Mulenga, que é mãe de seis filhos, acha que é como se o governo zambiano estivesse roubando o dinheiro das mulheres. Ela já perdeu duas crianças, simplesmente porque não estava em condições de procurar um médico. Os hospitais públicos estão em falta de tudo, a começar pelos medicamentos. "O hospital só tem aspirina, para qualquer tipo de doença", lamenta Mulenga, com lágrimas nos olhos.

Com menos dinheiro para comprar comida e as coisas mais básicas, sem poder contar com serviços públicos e outros benefícios sociais, a situação de Mulenga tornou-se insuportável. Por isso, chora ao falar da vida que leva. Ela representa o lado humano do programa de austeridade do FMI, introduzido para "salvar a economia".


DESPROPORÇÃO – As mudanças no mercado de trabalho tornam ainda mais dramático o problema da exploração da mão-de-obra feminina. As mulheres constituem hoje cerca de 40% da força de trabalho do mundo, mas recebem salários muito menores que os dos homens. Desvalorizadas pelas tarefas que executam dentro de casa, repetem a mesma experiência quando conseguem arranjar um emprego no disputado mercado de trabalho.

A mulher africana é vista tipicamente como insignificante, tanto em termos econômicos quanto políticos. Nunca é incluída como parceira igual na hora em que são tomadas decisões importantes, nos níveis nacional e internacional.

Na onda dos SAPs, uma gama muito grande de serviços sociais – nas áreas de educação, saúde, proteção à criança, nutrição e outras – ganha um espaço cada vez menor na agenda de prioridades nacionais. Isso ocorre no exato momento em que os programas do FMI e do Banco Mundial reduzem o poder aquisitivo dos pobres, a maioria dos quais são mulheres.

Em Gana, faz alguns anos, o governo lançou o chamado Plano de Ação para Mitigar os Custos Sociais do Ajuste. O objetivo primordial era aliviar o impacto negativo do ajuste econômico sobre as mulheres. O plano não alcançou resultados significativos. Ficou o reconhecimento de que a carga maior de sofrimento recai sobre as mulheres.
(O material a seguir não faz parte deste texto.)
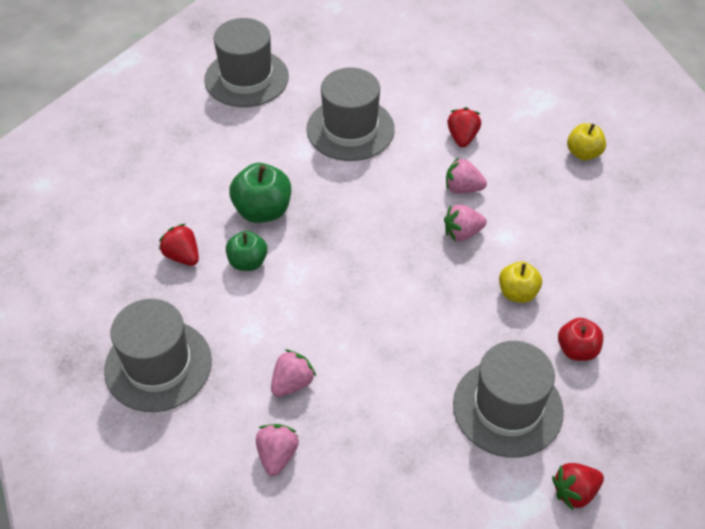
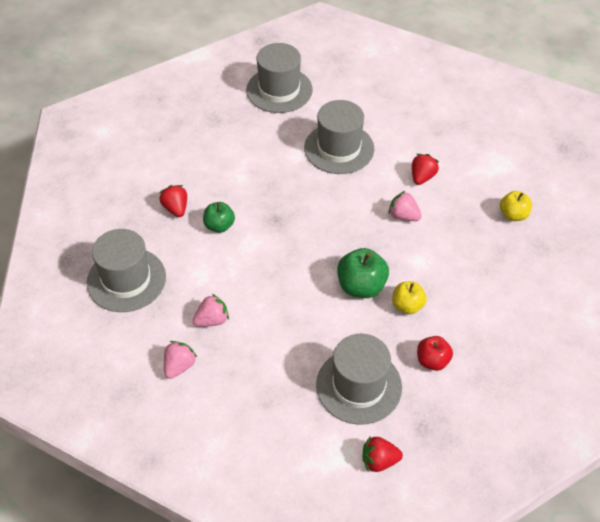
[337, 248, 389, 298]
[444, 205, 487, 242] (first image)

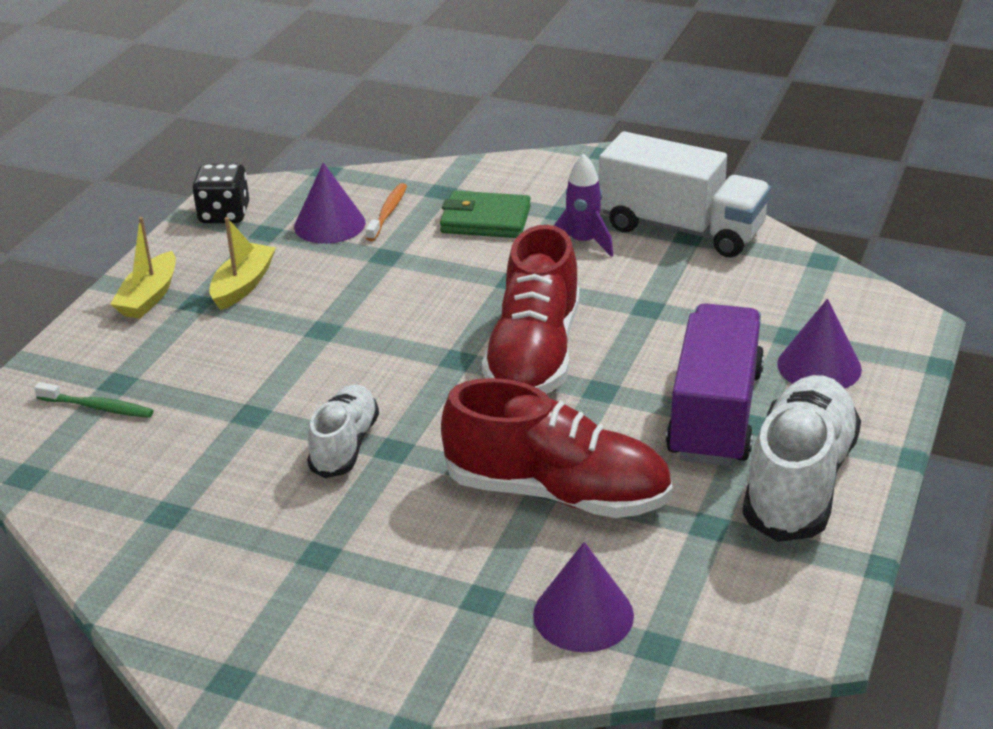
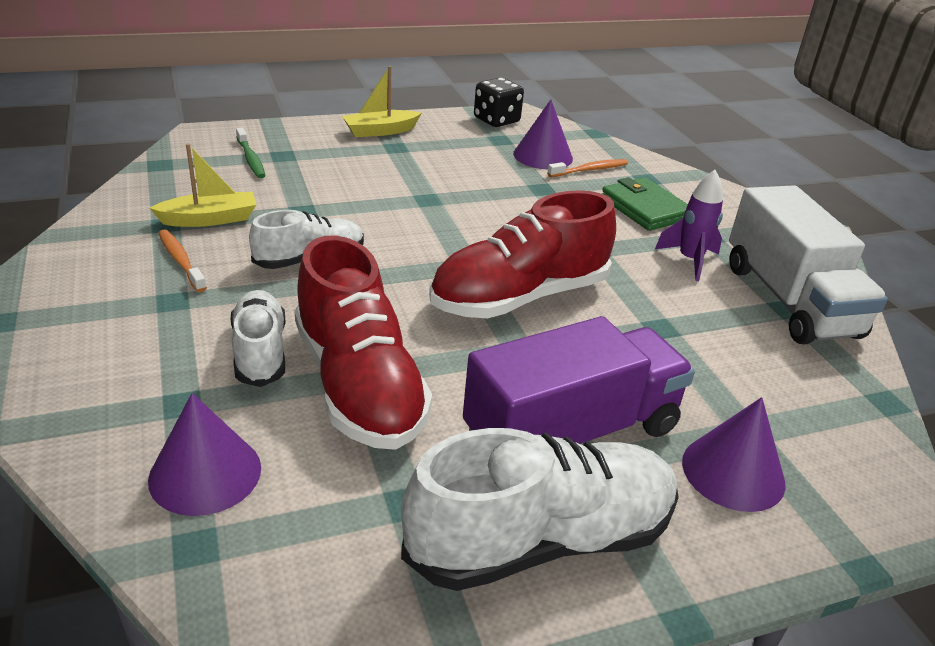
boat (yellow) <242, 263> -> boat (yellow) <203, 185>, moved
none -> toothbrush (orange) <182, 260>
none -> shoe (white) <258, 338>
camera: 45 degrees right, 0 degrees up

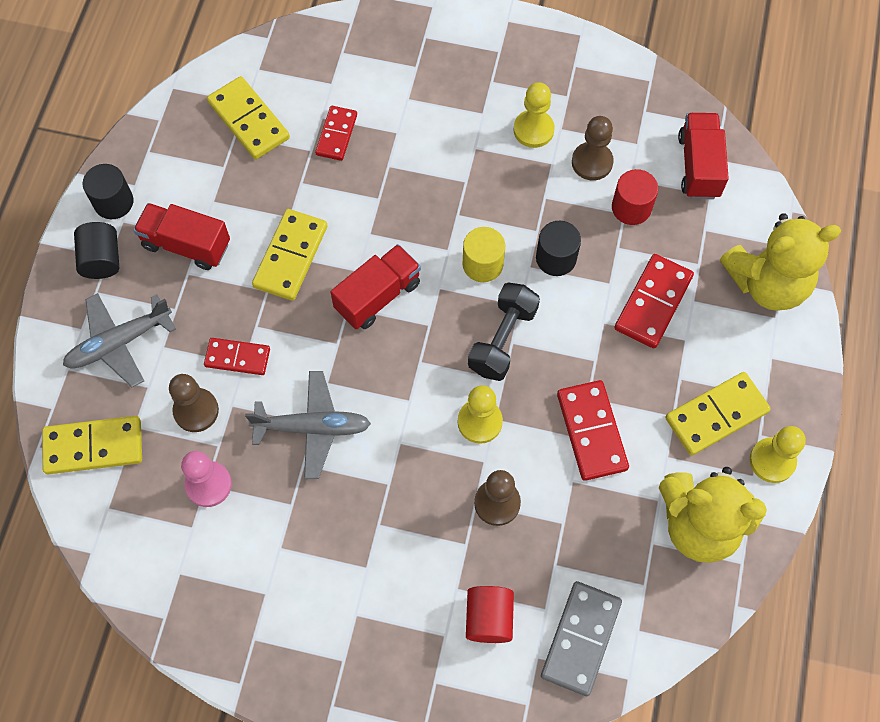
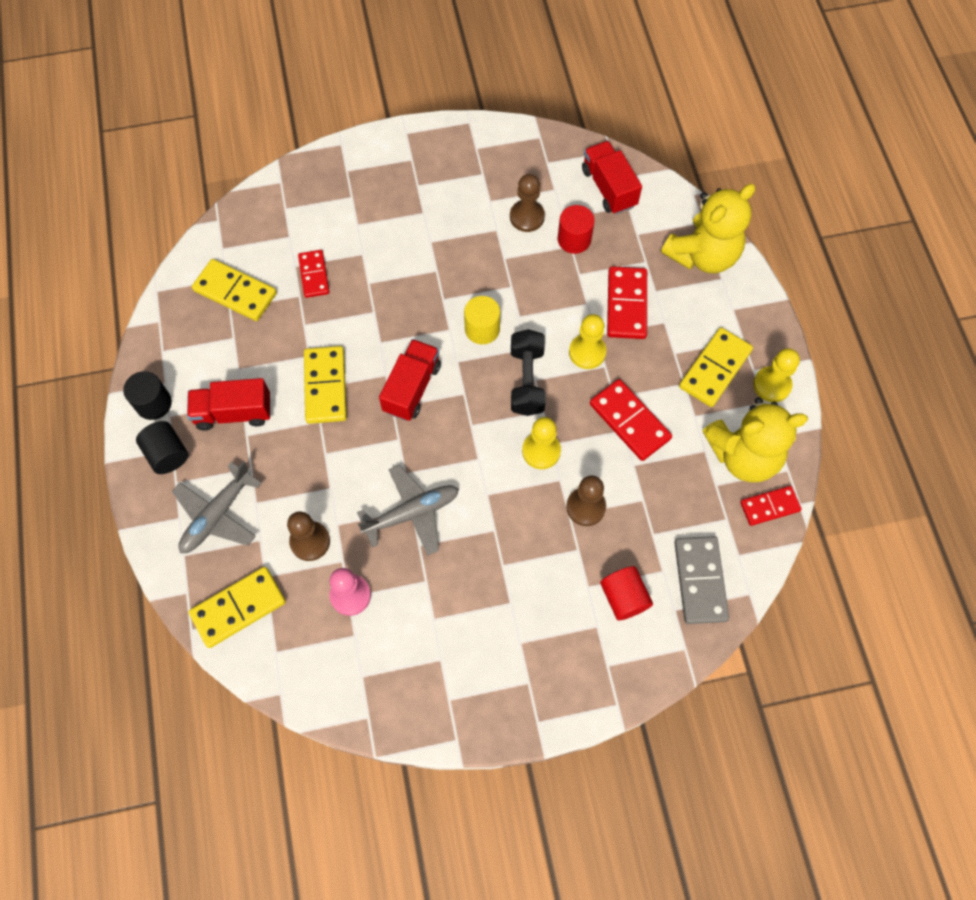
pawn (yellow) <534, 115> -> pawn (yellow) <588, 341>, moved
domino (red) <237, 356> -> domino (red) <771, 506>, moved
cylinder (black) <558, 248> -> none
camera: 25 degrees left, 0 degrees up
"Em resumo, a aplicação dos SAPs contribuiu para aumentar em muito o sofrimento dos pobres, e as mulheres carregam uma parte desproporcional dos sacrifícios", escreve um jornalista ganense, Edzodzinam Tsikata.
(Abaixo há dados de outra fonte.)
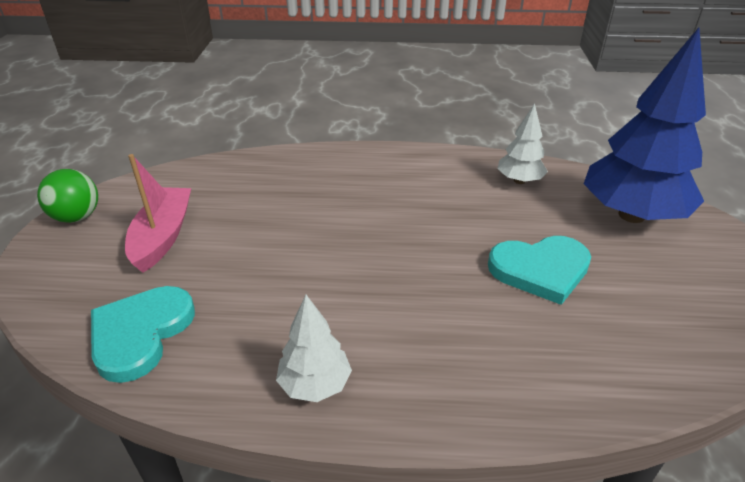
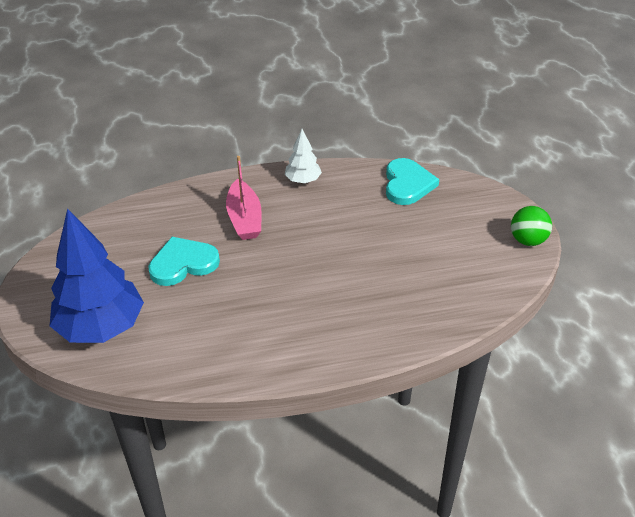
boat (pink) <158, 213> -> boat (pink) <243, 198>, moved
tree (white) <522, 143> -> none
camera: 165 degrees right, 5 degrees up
RITMO IMPOSTO – Quando o assunto são os programas de ajuste estrutural, existem três grupos distintos de pessoas – analisa um grupo de mulheres do Mali. Há o grupo dos que comandam, o grupo dos que aplaudem e o dos que dançam.

"Nós somos o grupo dos que dançam", disseram as mulheres. "Desde a implantação dos SAPs, apenas uma coisa mudou em nossa vida: estamos dançando num ritmo diferente." A situação só vai mudar no dia em que as mulheres deixarem de dançar no ritmo que lhes é imposto para assumirem um papel decisivo na condução das políticas econômicas – acreditam as mulheres.

A África deixa evidente que a carga maior da recessão econômica mundial está sendo repassada para as costas de quem tem menos condições de carregá-la – as mulheres. Exatamente elas que, sem vez e sem voz, não são responsáveis pela desordem econômica, nem pela conseqüente angústia que hoje reina no continente.

Como aponta um recente relatório do Unicef – o Fundo das Nações Unidas para a Infância –, o fato é que o mundo comandado por homens tem muito a responder às mulheres. Tradicionalmente, na África, elas é que produzem os alimentos que a população consome. Hoje, foram transformadas nas mais tristes vítimas da fome e da escassez de alimentos. – NPFs



Ajuste estrutural

É a receita prescrita pelo Banco Mundial e o Fundo Monetário Internacional para os países com economia em crise.

Na África (mas não só), os Programas de Ajuste Estrutural ("Structural Adjustment Programs", ou SAPs) partem do pressuposto de que a desordem econômica tem origem em causas internas: erros técnicos, corrupção, erro na escolha de prioridades, calamidades naturais (secas) ou humanas (guerras).

De acordo com esse tipo de pensamento econômico – hoje em voga nos quatro cantos do planeta –, o que as economias doentes precisam, em primeiro lugar, é de uma sólida gestão.